Devon Robbins's picture
Devon Robbins from Utah is reading The Least Of My Scars by Stephen Graham Jones December 20, 2012 - 6:37pm

Dollars is how the man holds you down.

TomMartinArt's picture
TomMartinArt from Amherst, MA December 20, 2012 - 6:43pm

Interestingly, dollars is also how anyone else does anything.

kward's picture
kward from Alberta is reading Off To Be the Wizard December 20, 2012 - 10:03pm

True that, Tom!

Dwayne's picture
Dwayne from Cincinnati, Ohio (suburbs) is reading books that rotate to often to keep this updated December 20, 2012 - 10:40pm

Wouldn't it be crazy to pass up money we could get for something we'd probably do anyway? Money is how we show each other something has value, and nothing wrong with wanting your writing to be something people value.

Devon Robbins's picture
Devon Robbins from Utah is reading The Least Of My Scars by Stephen Graham Jones December 21, 2012 - 6:47am

I might give it a try, but if the rate is 5 cents a word at best, I'll just keep doing art.

 

I'm not saying that you don't need money. The approach seemed a little jaded to me. I think you should participate in the arts for the arts. I'm a fan of being genuine. Are you a writer, or a money maker?
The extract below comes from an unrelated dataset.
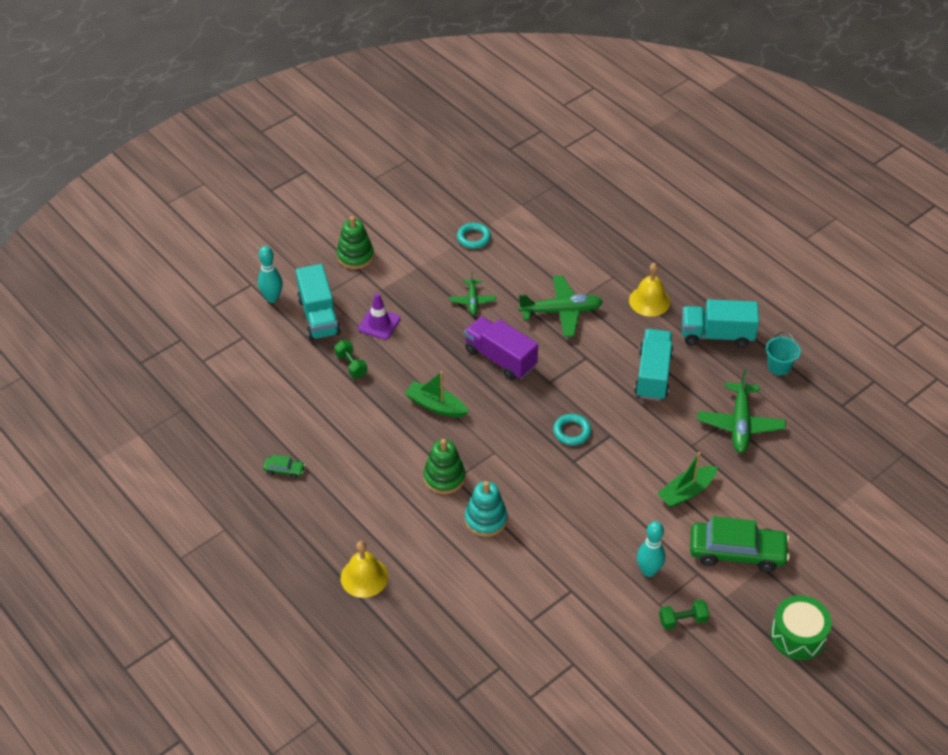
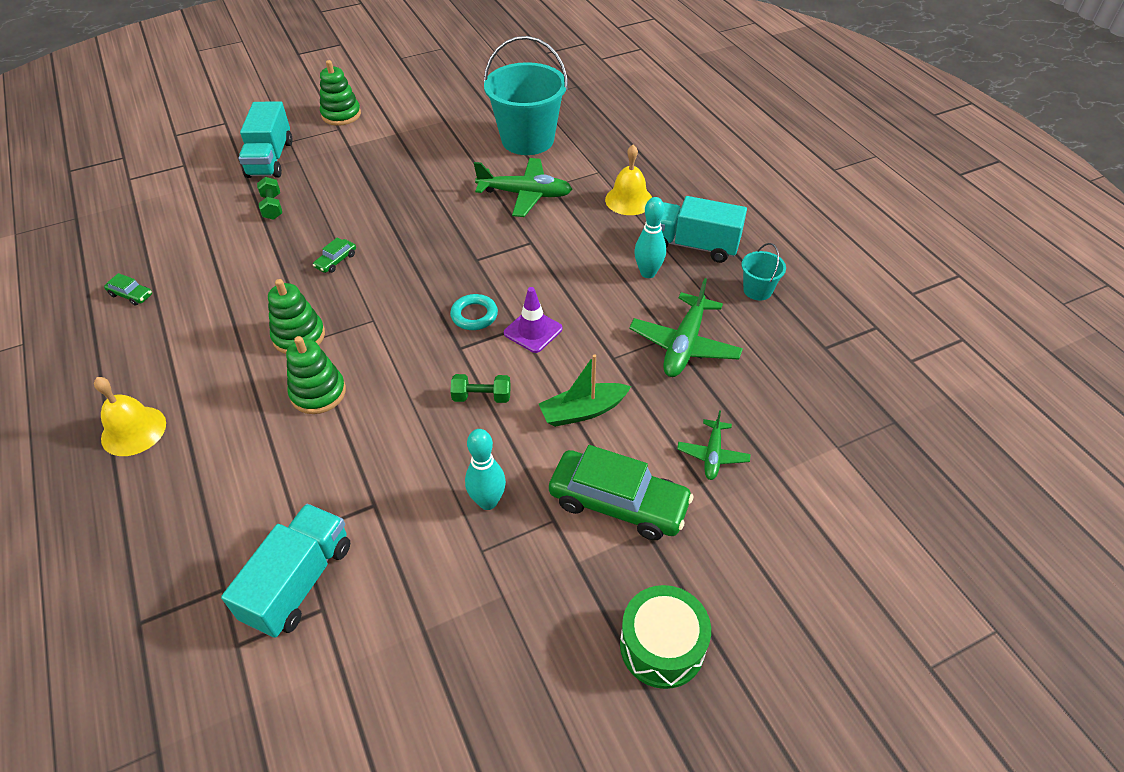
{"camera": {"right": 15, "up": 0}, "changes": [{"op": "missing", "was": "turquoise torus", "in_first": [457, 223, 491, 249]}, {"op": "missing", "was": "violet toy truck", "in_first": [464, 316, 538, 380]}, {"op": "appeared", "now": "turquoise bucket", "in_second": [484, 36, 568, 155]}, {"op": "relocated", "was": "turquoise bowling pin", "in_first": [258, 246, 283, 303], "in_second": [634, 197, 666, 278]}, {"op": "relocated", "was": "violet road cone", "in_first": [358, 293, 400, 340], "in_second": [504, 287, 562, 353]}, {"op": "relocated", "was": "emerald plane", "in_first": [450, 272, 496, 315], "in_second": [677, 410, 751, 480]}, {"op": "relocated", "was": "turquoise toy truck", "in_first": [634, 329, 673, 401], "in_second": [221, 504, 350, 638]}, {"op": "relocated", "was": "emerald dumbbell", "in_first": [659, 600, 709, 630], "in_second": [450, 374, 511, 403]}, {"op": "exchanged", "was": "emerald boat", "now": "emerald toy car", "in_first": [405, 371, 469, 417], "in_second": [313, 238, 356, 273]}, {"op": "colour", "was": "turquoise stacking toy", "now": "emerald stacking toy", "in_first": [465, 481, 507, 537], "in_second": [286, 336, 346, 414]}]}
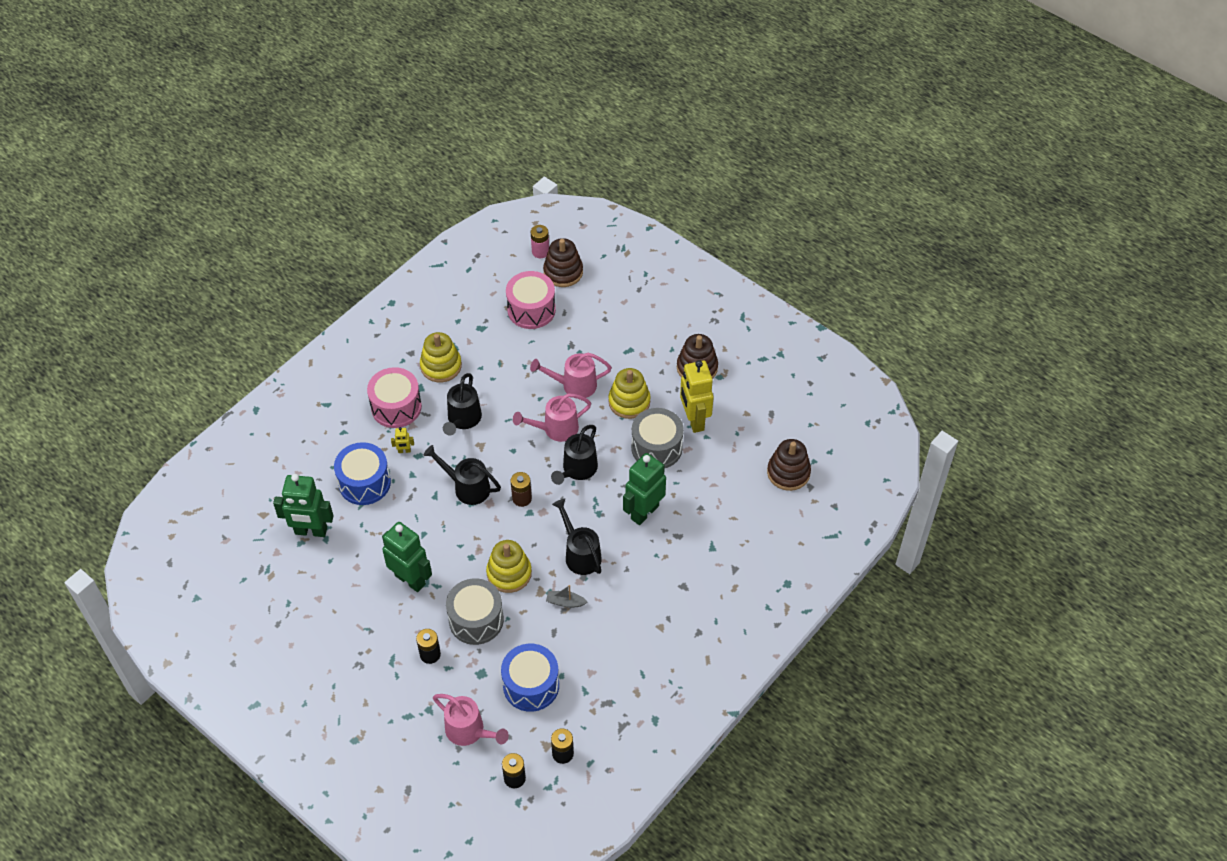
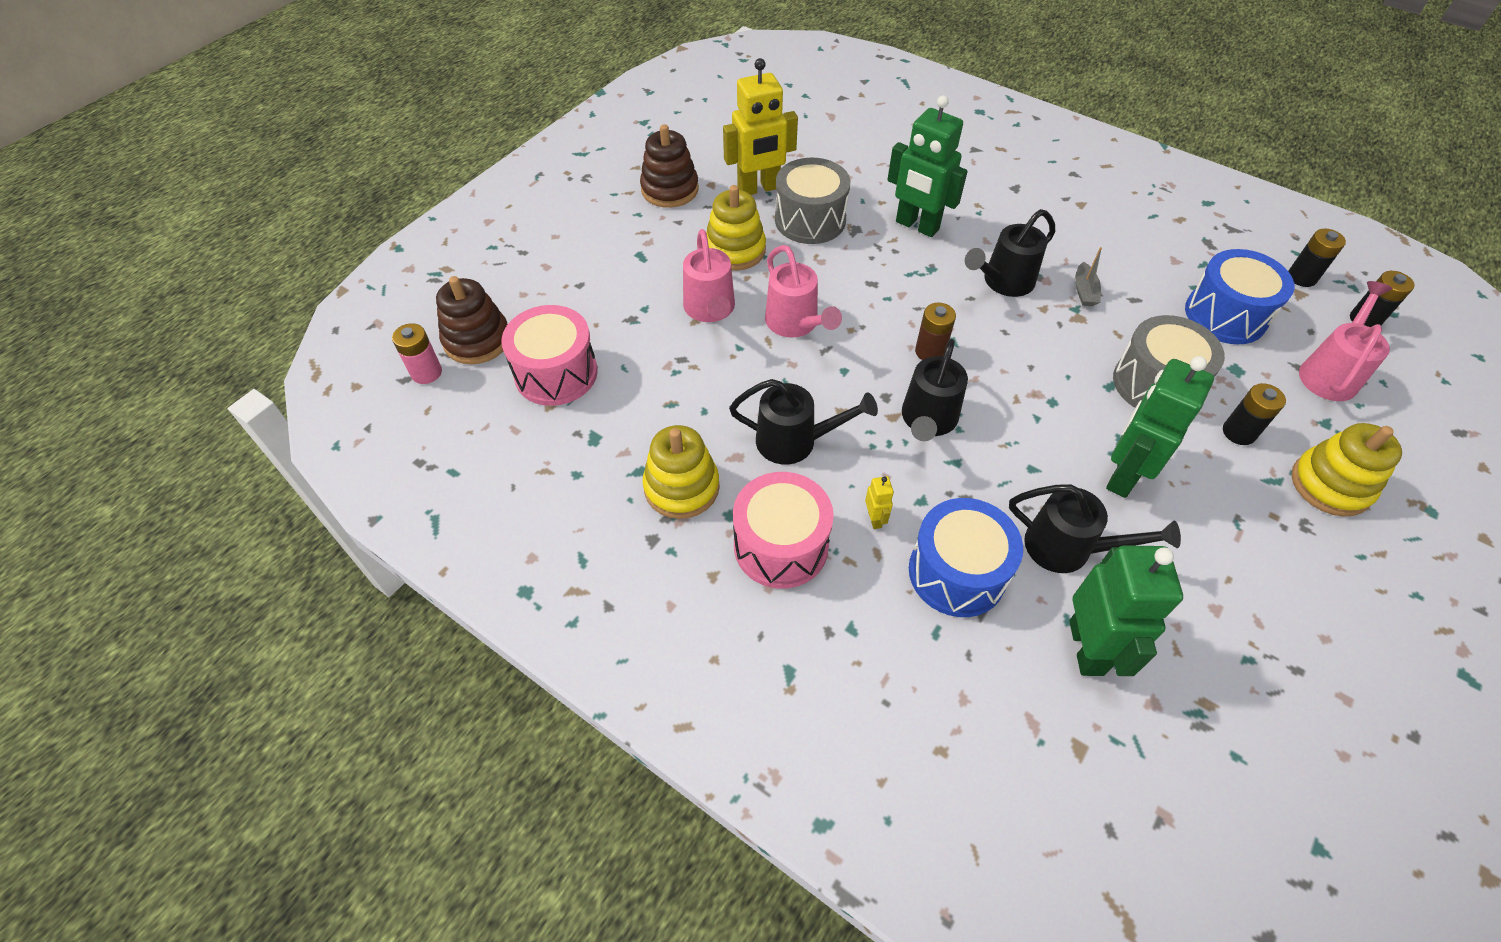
{"camera": {"right": -95, "up": 0}, "changes": [{"op": "missing", "was": "brown stacking toy", "in_first": [767, 439, 811, 491]}, {"op": "relocated", "was": "bright yellow stacking toy", "in_first": [486, 540, 532, 593], "in_second": [1291, 423, 1402, 517]}, {"op": "relocated", "was": "jet-black sprinkling can", "in_first": [551, 425, 598, 485], "in_second": [1009, 484, 1181, 573]}]}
avery of the dead's picture
avery of the dead from Kentucky is reading Cipher Sisters December 21, 2012 - 7:33am

The approach seemed a little jaded to me. I think you should participate in the arts for the arts. I'm a fan of being genuine. Are you a writer, or a money maker? 

I couldn't agree more. 

TomMartinArt's picture
TomMartinArt from Amherst, MA December 21, 2012 - 8:12am

I'm not saying that you don't need money. The approach seemed a little jaded to me. I think you should participate in the arts for the arts. I'm a fan of being genuine. Are you a writer, or a money maker?

I couldn't agree more.

Let's step back and calibrate the discussion a bit. I'm not a writer, I'm a creator. I make things. I can create illustrations, paintings, music, stories, lyrics, poetry and mere concepts. Almost anything. I suck at sculpture and that's about it. This isn't bragging, it's necessary to lead to my next point- I don't feel a need to do any one of these things more than the others. If one takes over, that's fine. I'm playing around with my talents, playing whac-a-mole with my abilities... and yes, I want to make money with at least one of them. I'm dead poor. While I'm good at stuff, I'm awful at business and paperwork and haven't managed my freelance art career well. Writing, for a time, looked like a good candidate for me to step into. Make make make, sell and move on. 

So your short answer is that I'm looking to exploit one of my talents to make a living and if writing isn't a moneymaker, I'm going back to giving writing the time of day twice a year or so.